Bu zor ve meşakkatli bir iştir, ancak Türkiye toplumu özgür ve demokratik bir cumhuriyete ancak Türkiye solu bu işin üstesinden gelirse ulaşabilecektir.
[1] Kavramın daha yerli yerinde bir kullanımı için bkz. Agness Heller , Ferenc Feher ve Györg Markus, Dictatorship Over Needs, 1983, NY, Basil Blackwell.
[2] Kavram için bkz. J. Habermas , “The New Obscurity: The Crisis of the Wel- fare State and the Exhaustion of Utopian Energies” The New Conservatism, 1989.
[3] ‘Alafranga züppe’ tipi, ‘Batı özentisi’, ‘kolej bebesi’, ‘salon sosyalisti’, ‘monşer’ vb. bir dizi nam altında hüküm sürerken; ‘alaturka züppe’ tipi, ‘gerici’, ‘yobaz’, ‘sonradan görme’, ‘köylü’, ‘cahil’ ‘maganda’ vb. kılıklarda arz-endam ededurur.

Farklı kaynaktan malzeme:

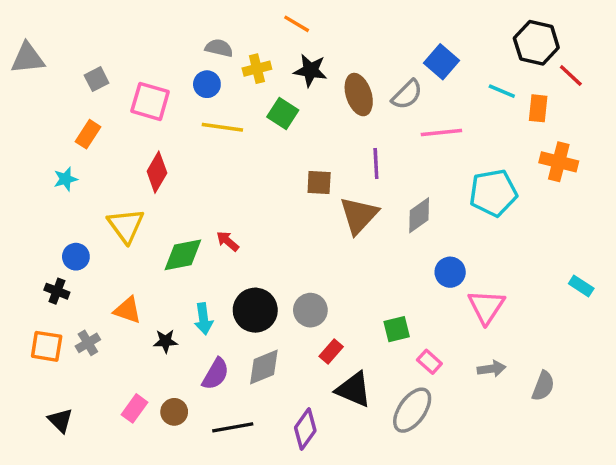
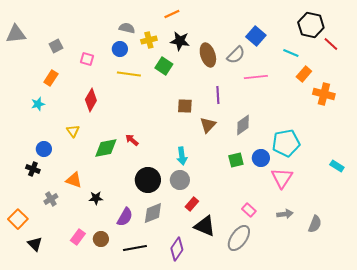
orange line: (297, 24) -> (172, 14), turned -56
pink square: (150, 101) -> (87, 59), size x0.6
orange rectangle: (538, 108) -> (304, 74), moved, turned 35
cyan pentagon: (493, 193) -> (286, 143), moved
brown triangle: (359, 215) -> (208, 125), size x0.7
yellow triangle: (126, 226) -> (73, 131), size x0.6
cyan arrow: (203, 319) -> (182, 156), moved
green square: (397, 329) -> (236, 160), moved
orange square: (47, 346) -> (18, 219), moved, turned 36

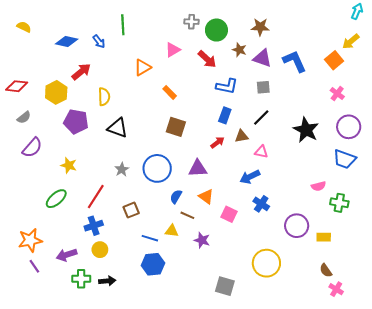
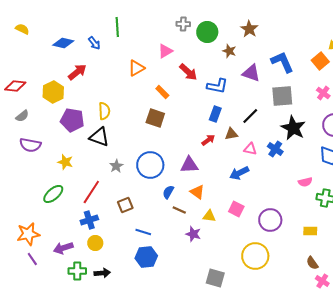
brown star: (260, 27) -> (249, 29), turned 30
purple triangle: (262, 58) -> (251, 73), moved
red arrow: (207, 59) -> (188, 72), moved
gray square: (263, 87) -> (282, 96), moved, size x1.6
yellow semicircle: (104, 97) -> (104, 111), moved
brown square: (176, 127) -> (155, 118), moved
black triangle: (118, 128) -> (99, 137), moved
purple semicircle: (32, 148) -> (30, 145), turned 60
blue cross: (261, 204) -> (275, 149), moved
pink square: (229, 214) -> (236, 209), moved
purple circle: (297, 226) -> (270, 220), moved
yellow triangle: (172, 231) -> (209, 216), moved

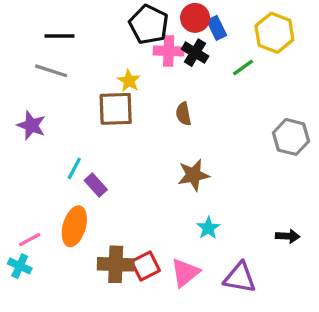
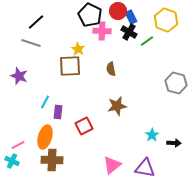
black line: (59, 36) -> (36, 22), turned -42
black cross: (195, 53) -> (129, 32), moved
purple rectangle: (96, 185) -> (58, 112), turned 48
cyan star: (208, 228) -> (152, 135), moved
brown cross: (116, 264) -> (52, 160), moved
red square: (145, 266) -> (84, 126), moved

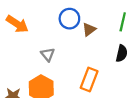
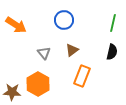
brown triangle: (89, 29) -> (72, 50), moved

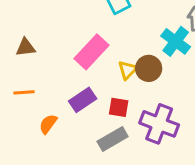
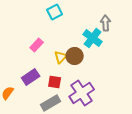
pink rectangle: (92, 52) -> (37, 45), size x0.6
purple cross: (159, 124) -> (82, 93), turned 35

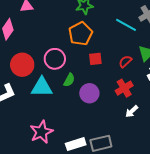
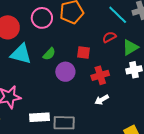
pink circle: (55, 59) -> (42, 18), moved
red square: (95, 59) -> (84, 52), moved
red semicircle: (125, 61) -> (109, 37), moved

[4] Bu noktada yanlış anlaşılmayı engellemek için hemen belirtmeliyim ki, iktisat terminolojisi derken, Türkiye solunun iktisat üzerinde çok durduğu, bu meseleyi önemsediği gibi bir saptamadan çok ezberlenmiş bir sınıf çatışması perspektifinden söz etmek istiyorum.
[5] Zamanlama itibariyle bu ‘talihsiz’ makale için bkz. Şerif Mardin , Siyasal ve Sosyal Bilimler: Makaleler II, 1990, İstanbul, İletişim
[6] Şerif Mardin’in burada ifadelendirdiği şablon günümüzde de kusursuz işlemektedir. Günümüz toplumsal ‘düşünürlerinin’ bir aydın olarak kabul görmek gayesiyle laiklik ya da hümanizmadan en az birini ve hattâ ikisini birden kesin bir şekilde reddetme temayülü göstermesi şablonun gücünü sergilemektedir.

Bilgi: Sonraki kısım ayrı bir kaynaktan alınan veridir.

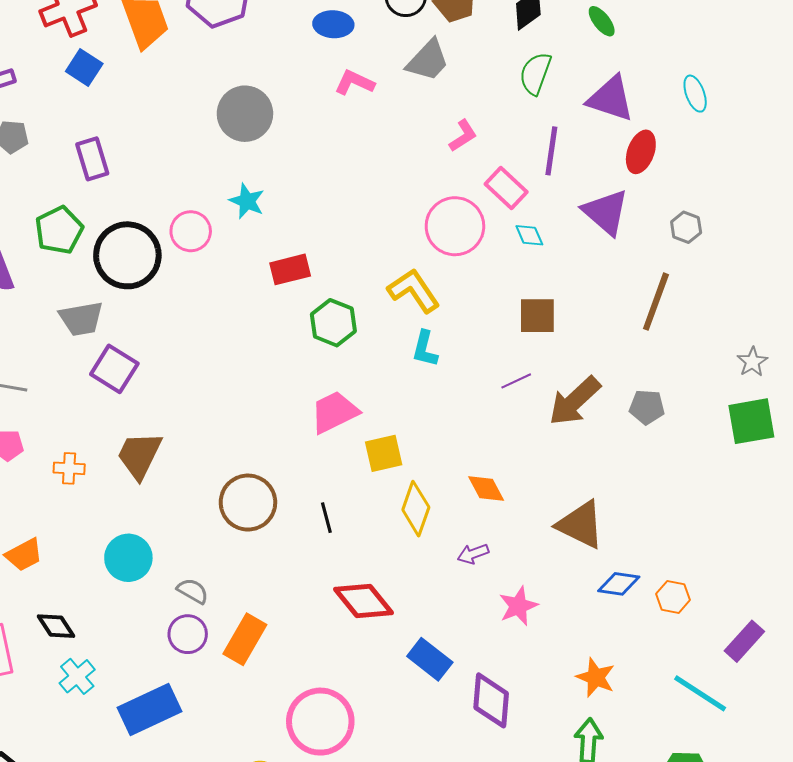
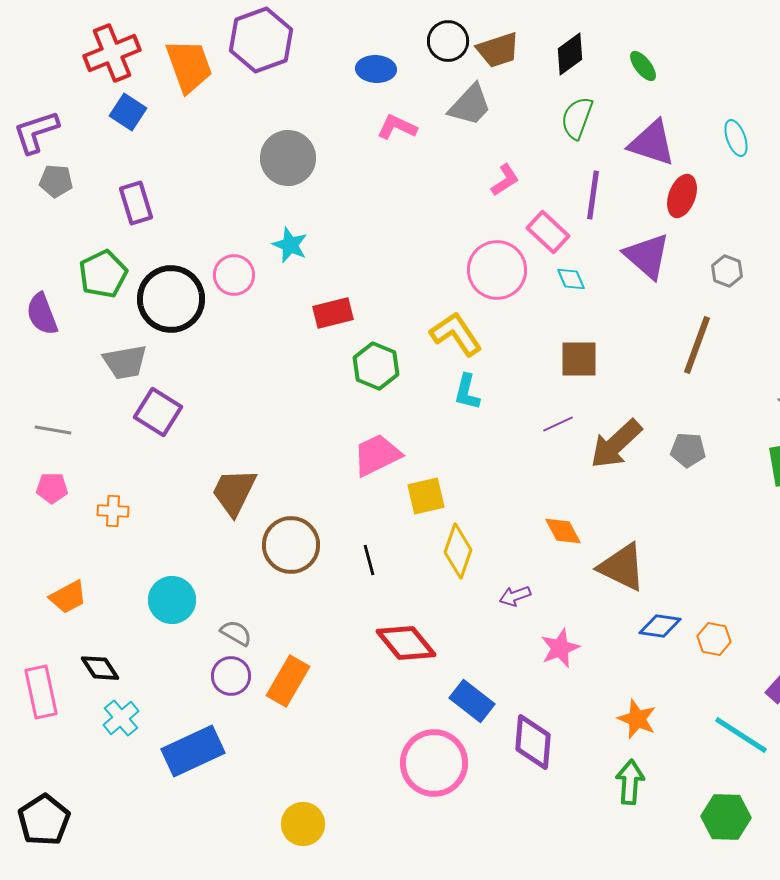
brown trapezoid: (139, 455) -> (234, 492), moved
orange diamond: (486, 488) -> (563, 531), moved
pink circle: (320, 722) -> (434, 763), moved

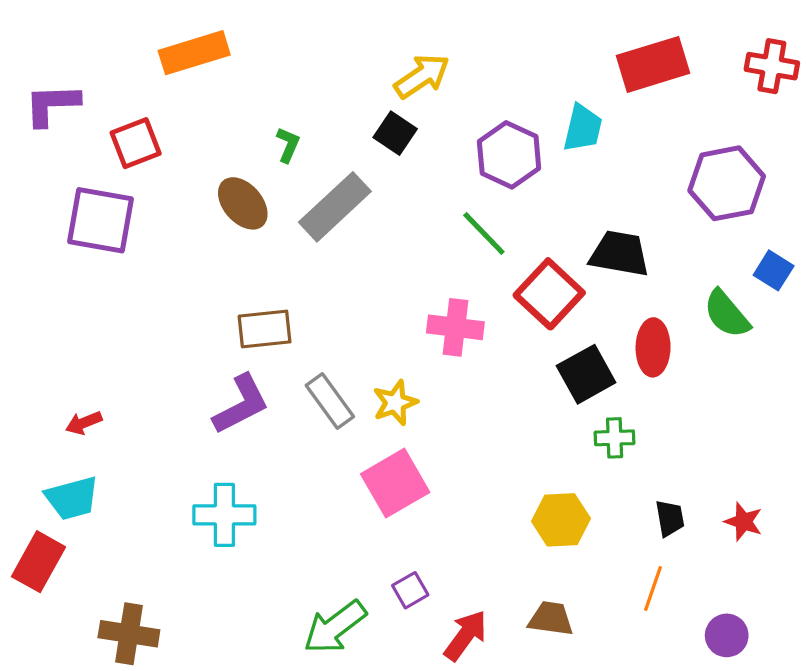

[7] Türkiye solunun Kürt meselesi hakkında sergilediği içler acısı teorik-politik tutuma karşı cesaret verici bir girişim olarak bkz. Mesut Yeğen, “ÖDP ve Kürt Sorunu: Üç Tarz-ı Siyaset” Mürekkep, 1998 sayı 9, s.15-39.
[8] Deniz Gezmiş’in hatırasının popüler hafıza üzerindeki etkinliği (için bkz. ilgili TV programlarına ilişkin AGB Rating raporları); Yılmaz Güney filmlerinin bu toplumda yarattığı hissiyatın derinliği ve Yılmaz Erdoğan’ın ‘mükremin abi’ karakterine yönelik ilgi ve ayrıca Ahmet Kaya’nın performansı...
[9] ‘Demokratist retorik’le kastettiğim kısaca şu: hasbelkader bir demokrasi savunusu çerçevesinde kurulan ancak siyasal iktidarın meşrûiyet kaynağı olarak toplumsal taleplerden çok idare mantığına dayanan, demokrasiyi seçilmişlikle sınırlayan, siyasal pozisyonları eğitim dolayımıyla kurgulayan, toplumu eğitime tabi tutulacak bir güruh olarak algılamasını dışavurmazlık edemeyen, kendine demokratik ve demokrasi anlayışı kendinden menkûl bir retorik.